Well, call it déjà vu, but inventory—specifically how much of it is on hand and how quickly companies can get through it—will likely be top of mind for retail CFOs again in 2026.

One supply chain expert predicted that inventories are likely to remain low across retailers this year, because they aggressively pulled stocks forward ahead of tariffs in 2025.

CFOs who wish to win the supply chain game this year will need to be focused on “dynamic inventories,” Zac Rogers, an associate professor of supply chain management at Colorado State University, told CFO Brew.

“We’re trying to turn inventories over much quicker, which is going to mean that inventories generally are going to be lower in 2026, but the cost of moving those inventories, because they’re moving so fast, will probably be a little higher,” Rogers said.

Last year, Rogers said more retailers used larger-load, cheaper train freight to avoid the pricier truck freight in light of tariffs. But in 2026, he’s already begun to see truck freight being used more to ensure the inventory gets to warehouses and storefronts as quickly as possible.

“Trucks are faster than trains, but they’re also more expensive, and that extra expense might be something the retailers have to deal with, [and] possibly something consumers have to deal with, depending on how they dole it out,” Rogers said.

“But the layout is really going to change; it’s all going to be driven by, instead of accumulating, we’re moving as fast as we can.”

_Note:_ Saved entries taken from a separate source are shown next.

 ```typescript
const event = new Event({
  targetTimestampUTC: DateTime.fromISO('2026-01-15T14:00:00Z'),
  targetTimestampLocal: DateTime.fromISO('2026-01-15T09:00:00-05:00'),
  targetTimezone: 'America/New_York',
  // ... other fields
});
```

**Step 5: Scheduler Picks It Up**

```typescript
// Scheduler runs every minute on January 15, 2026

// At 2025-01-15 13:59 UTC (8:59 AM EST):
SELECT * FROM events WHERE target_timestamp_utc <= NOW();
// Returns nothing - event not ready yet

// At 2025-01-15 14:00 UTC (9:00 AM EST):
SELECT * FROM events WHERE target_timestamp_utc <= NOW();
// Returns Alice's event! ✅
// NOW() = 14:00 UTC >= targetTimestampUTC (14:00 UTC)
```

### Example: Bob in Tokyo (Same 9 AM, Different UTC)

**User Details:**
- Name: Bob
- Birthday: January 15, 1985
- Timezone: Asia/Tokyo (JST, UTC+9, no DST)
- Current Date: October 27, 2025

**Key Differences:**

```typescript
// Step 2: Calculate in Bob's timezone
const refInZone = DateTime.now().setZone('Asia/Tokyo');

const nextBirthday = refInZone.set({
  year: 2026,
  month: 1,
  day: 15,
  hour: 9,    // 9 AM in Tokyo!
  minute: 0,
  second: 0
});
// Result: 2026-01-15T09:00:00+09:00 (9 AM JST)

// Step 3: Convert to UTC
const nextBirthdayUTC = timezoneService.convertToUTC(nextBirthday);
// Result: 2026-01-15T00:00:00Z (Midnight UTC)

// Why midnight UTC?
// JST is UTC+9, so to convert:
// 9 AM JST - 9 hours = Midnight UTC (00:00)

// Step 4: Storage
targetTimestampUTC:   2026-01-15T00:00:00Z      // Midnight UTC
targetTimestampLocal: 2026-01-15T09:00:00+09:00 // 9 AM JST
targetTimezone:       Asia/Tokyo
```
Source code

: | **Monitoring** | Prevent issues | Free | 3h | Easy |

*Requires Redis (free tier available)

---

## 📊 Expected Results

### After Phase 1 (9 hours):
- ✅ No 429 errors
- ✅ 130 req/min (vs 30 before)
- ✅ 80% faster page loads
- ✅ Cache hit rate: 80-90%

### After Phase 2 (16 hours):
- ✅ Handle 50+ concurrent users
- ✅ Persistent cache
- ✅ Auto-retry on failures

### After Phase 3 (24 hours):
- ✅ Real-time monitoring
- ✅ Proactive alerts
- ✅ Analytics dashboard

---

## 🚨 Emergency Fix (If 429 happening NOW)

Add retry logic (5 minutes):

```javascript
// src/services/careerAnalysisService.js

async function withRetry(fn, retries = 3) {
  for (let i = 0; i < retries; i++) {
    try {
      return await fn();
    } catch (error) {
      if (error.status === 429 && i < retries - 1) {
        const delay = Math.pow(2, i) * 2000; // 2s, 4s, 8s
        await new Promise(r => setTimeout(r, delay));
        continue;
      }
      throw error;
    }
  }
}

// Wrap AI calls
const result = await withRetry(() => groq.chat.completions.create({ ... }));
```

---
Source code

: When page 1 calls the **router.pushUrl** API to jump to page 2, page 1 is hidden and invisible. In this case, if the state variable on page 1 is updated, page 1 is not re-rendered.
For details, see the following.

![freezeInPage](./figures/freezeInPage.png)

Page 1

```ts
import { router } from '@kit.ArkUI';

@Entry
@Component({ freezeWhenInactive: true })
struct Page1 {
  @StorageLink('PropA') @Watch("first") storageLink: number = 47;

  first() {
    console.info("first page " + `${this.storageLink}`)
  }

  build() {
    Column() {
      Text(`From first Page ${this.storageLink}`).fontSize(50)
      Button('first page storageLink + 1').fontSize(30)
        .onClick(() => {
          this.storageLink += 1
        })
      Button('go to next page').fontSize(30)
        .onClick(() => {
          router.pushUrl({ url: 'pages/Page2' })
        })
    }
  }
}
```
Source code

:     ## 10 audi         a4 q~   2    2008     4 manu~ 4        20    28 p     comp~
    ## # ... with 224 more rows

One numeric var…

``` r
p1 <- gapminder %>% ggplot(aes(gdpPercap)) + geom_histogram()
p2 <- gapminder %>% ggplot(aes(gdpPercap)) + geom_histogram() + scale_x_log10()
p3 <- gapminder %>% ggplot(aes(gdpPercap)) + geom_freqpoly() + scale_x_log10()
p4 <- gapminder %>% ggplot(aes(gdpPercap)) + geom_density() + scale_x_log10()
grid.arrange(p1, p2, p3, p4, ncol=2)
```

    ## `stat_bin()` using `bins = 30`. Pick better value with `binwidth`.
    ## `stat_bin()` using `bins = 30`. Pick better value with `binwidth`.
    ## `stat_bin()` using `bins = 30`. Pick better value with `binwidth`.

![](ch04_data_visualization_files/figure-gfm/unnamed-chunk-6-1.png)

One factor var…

Front lines. Dollar Tree is focused on exactly that. In its December earnings report, the discount retailer said its inventory was down 5% over the prior year, but sales were up over 9%. CFO Stewart Glendinning added on the earnings call that the inventory reduction “reflects our focused efforts to increase inventory turns and improve shelf productivity.”

Meanwhile, makeup retailer Ulta’s inventory jumped 16% in the third quarter, which it attributed to the launch of new brands and stores.

Ulta CEO Kecia Steelman, though, said that recent investments in its Dallas distribution center would help to push through the $2.7 billion in inventory the company had on hand as of Nov. 1.

Nike, like many other companies in the year after the pandemic, faced shipping disruptions and other supply chain roadblocks.

And while Nike’s overall inventory has been slightly down the first two quarters of the fiscal year, CFO Matthew Friend told analysts on a Dec. 18 earnings call that company-wide margins in Q2 had been negatively affected by tariffs and “inventory obsolescence”—also known as deadstock—“in Greater China that was not contemplated 90 days ago.”

CFOs looking to protect and improve their company’s cash flow this year, besides just having less inventory on hand, Rogers said, could brainstorm ways to extend payment terms with wholesalers.

“Instead of ‘We’ll pay in 30 days,’ maybe we’ll pay in 60, maybe we pay in 90. How can we stretch out the cash in our supply chain as much as we can?”